=== Data for processing ===

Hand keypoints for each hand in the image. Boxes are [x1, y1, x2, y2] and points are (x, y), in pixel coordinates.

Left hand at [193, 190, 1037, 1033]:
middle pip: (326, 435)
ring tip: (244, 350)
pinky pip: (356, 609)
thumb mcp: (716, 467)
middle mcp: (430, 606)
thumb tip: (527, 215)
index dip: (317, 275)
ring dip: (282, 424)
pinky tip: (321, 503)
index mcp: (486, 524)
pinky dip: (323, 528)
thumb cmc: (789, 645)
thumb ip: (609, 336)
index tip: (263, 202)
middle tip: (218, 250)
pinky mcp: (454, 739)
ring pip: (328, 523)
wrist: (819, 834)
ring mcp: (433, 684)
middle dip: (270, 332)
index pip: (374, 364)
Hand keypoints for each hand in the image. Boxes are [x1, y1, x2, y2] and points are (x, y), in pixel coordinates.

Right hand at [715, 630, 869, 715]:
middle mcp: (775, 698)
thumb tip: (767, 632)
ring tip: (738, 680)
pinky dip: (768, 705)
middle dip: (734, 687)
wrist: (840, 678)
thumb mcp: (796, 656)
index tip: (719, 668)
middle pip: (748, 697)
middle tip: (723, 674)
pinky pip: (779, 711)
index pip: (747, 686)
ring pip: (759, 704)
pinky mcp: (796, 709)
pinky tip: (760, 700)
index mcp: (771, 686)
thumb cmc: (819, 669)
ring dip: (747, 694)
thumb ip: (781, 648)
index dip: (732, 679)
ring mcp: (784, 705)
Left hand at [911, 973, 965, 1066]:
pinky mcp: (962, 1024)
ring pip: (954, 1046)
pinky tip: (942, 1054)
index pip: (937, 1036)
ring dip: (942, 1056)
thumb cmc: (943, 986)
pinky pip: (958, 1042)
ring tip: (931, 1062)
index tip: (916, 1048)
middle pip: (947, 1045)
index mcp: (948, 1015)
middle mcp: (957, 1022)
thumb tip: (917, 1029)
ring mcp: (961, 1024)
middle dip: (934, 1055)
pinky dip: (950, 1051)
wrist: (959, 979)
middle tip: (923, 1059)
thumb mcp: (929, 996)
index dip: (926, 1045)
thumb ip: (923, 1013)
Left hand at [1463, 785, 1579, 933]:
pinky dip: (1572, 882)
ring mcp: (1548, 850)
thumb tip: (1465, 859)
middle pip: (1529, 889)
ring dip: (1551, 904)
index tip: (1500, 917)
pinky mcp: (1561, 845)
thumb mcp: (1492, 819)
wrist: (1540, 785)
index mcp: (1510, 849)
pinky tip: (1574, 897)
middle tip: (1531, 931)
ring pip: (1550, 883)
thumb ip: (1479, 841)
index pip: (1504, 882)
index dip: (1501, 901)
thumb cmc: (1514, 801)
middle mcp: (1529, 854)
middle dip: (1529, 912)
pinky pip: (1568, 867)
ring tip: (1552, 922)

===
=== Data for processing ===

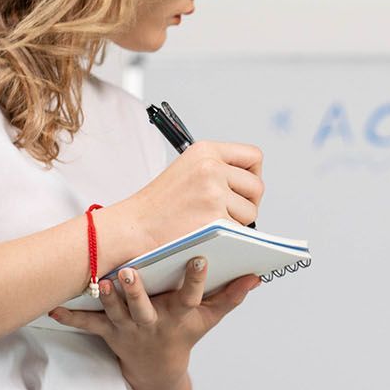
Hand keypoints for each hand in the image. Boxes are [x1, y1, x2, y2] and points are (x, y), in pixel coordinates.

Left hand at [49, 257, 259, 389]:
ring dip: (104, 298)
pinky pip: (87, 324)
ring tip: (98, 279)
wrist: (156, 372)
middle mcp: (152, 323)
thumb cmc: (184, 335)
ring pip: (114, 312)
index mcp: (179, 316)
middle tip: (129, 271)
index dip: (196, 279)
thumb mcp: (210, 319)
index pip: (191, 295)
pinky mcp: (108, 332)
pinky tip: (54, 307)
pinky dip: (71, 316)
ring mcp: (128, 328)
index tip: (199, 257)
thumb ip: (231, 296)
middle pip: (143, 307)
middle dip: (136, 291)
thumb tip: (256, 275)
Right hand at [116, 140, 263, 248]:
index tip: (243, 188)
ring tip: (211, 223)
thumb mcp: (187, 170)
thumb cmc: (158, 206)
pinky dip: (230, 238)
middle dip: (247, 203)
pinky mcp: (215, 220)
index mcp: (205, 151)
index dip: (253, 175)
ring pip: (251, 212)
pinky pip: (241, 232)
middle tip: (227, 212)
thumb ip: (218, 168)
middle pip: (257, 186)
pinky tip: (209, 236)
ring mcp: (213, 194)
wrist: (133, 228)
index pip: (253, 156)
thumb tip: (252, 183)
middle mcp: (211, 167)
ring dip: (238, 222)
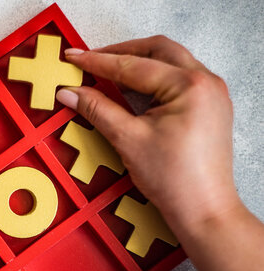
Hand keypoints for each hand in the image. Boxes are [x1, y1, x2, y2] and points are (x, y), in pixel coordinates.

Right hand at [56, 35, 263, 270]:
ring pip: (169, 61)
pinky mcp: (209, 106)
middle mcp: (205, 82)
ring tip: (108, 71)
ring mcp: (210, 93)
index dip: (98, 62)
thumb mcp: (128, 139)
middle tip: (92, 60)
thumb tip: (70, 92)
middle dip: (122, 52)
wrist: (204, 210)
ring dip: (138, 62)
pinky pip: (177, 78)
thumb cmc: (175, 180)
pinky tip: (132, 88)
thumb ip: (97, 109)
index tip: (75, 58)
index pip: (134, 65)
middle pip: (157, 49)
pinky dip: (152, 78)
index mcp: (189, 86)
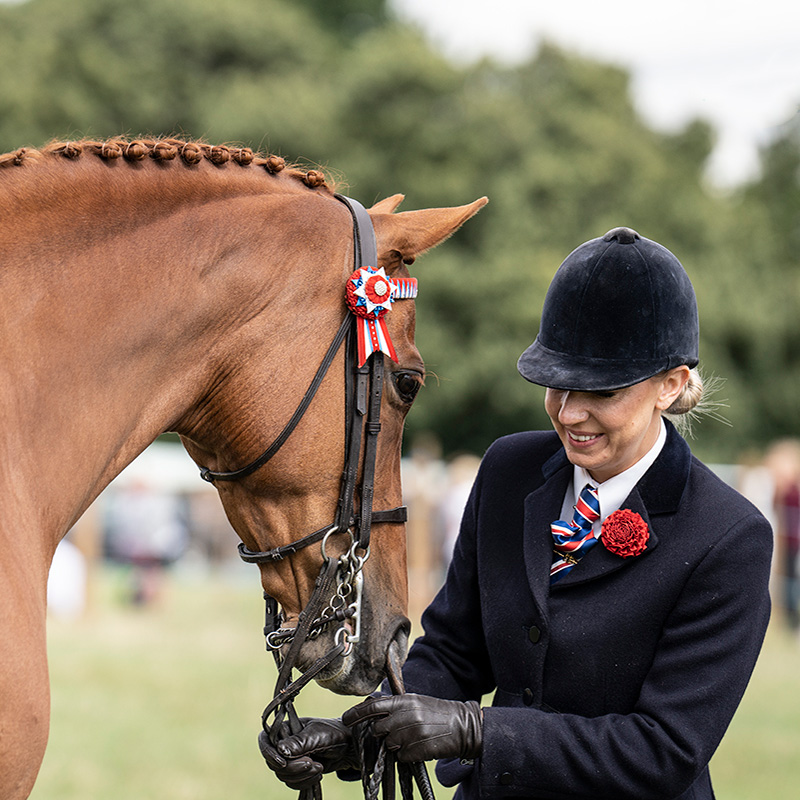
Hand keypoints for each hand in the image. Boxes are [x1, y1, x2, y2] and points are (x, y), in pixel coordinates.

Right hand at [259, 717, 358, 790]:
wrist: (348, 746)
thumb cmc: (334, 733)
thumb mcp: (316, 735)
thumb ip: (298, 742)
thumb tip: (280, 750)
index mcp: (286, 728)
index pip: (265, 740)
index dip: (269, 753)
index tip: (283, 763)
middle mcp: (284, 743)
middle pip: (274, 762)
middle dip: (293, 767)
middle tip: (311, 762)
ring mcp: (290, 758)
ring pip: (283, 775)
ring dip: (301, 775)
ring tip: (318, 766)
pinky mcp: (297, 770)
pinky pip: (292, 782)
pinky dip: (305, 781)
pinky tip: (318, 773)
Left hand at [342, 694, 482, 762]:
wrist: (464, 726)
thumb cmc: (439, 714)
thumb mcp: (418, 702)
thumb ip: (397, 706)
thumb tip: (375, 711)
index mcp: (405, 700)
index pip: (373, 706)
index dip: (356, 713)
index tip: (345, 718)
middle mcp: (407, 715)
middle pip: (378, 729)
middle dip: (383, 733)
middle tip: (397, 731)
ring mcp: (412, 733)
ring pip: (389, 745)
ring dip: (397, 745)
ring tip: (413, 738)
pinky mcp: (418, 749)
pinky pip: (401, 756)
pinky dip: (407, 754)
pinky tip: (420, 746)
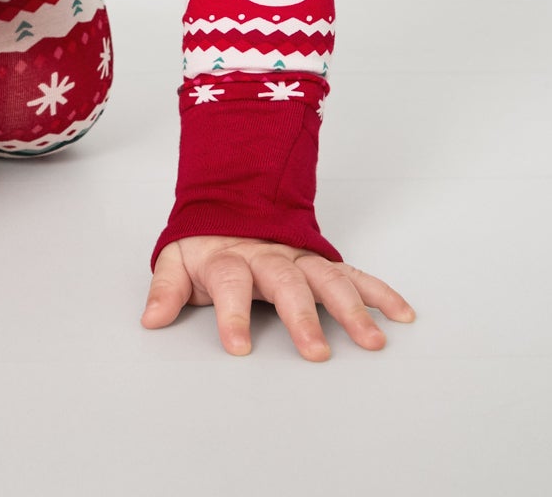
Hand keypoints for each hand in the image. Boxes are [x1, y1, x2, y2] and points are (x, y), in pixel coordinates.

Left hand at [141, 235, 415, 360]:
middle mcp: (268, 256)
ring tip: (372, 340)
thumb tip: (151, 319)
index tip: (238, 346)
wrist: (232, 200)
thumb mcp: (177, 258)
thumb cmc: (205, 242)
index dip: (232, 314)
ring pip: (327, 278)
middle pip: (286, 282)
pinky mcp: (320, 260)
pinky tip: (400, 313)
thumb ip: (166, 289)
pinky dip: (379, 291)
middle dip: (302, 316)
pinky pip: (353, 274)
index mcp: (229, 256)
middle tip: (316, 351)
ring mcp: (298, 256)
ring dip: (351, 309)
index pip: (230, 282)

===
=== Data for processing ===

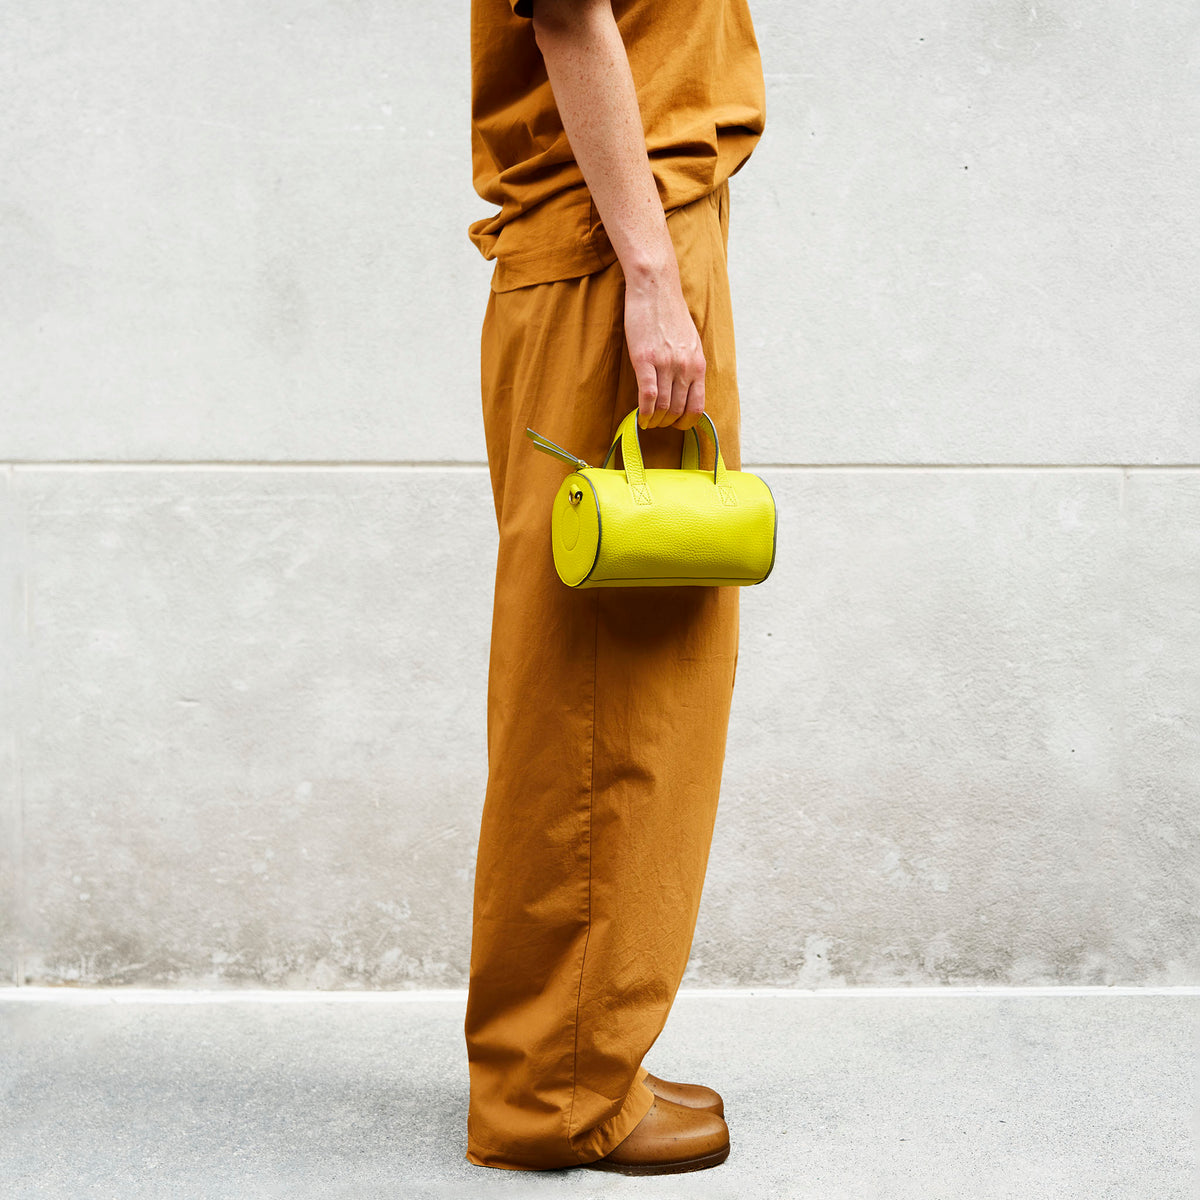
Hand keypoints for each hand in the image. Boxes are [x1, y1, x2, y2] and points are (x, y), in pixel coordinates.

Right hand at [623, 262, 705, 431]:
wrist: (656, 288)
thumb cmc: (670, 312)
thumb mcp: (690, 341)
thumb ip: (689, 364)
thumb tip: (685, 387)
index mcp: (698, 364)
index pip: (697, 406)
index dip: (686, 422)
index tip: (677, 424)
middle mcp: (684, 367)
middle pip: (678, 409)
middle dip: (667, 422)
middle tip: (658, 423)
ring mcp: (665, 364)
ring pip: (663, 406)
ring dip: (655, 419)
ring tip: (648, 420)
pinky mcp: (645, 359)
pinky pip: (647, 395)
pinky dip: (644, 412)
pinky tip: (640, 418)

===

Would you please reproduce the entries above, starting at the line with "middle mcp: (284, 743)" and stopping after the line with "index pip: (230, 282)"? Omit any pictures.

middle mcp: (284, 743)
middle pip: (274, 762)
middle dip: (293, 767)
middle tip: (311, 762)
ring mcp: (290, 758)
ring pip: (283, 775)
ring dip: (301, 775)
ring tip: (318, 766)
pinky mcp: (297, 770)
pinky pip: (292, 782)
pinky dip: (305, 781)
pinky tip: (318, 773)
Left hand at [342, 694, 482, 762]:
wrist: (464, 726)
thumb cmc: (439, 714)
thumb mcp: (418, 702)
thumb ip: (397, 706)
thumb tip: (375, 711)
index mcp: (405, 700)
index pip: (373, 706)
index dip: (356, 713)
index tip: (345, 718)
middle mcp: (407, 715)
middle pip: (378, 729)
middle dip: (383, 733)
middle tip: (397, 731)
ring mcp: (412, 733)
ring pip: (389, 745)
ring dip: (397, 745)
ring tip: (413, 738)
pinky mcp: (418, 749)
pinky pip: (401, 756)
pinky dip: (407, 754)
pinky tip: (420, 746)
Hand keypoints for each hand in the image. Boxes are [x1, y1, x2, y2] and points are (x, y), in pixel coordinates.

Left hand at [141, 235, 415, 360]:
middle mcp: (268, 256)
ring tip: (372, 340)
thumb tip: (151, 319)
index tip: (238, 346)
wrist: (232, 200)
thumb mcp: (177, 258)
thumb cmc: (205, 242)
index dip: (232, 314)
ring pip: (327, 278)
middle pip: (286, 282)
pinky mcp: (320, 260)
pinky tip: (400, 313)
thumb ip: (166, 289)
pinky dip: (379, 291)
middle dip: (302, 316)
pinky pip: (353, 274)
index mcp: (229, 256)
middle tip: (316, 351)
ring mcp: (298, 256)
ring dip: (351, 309)
index pip: (230, 282)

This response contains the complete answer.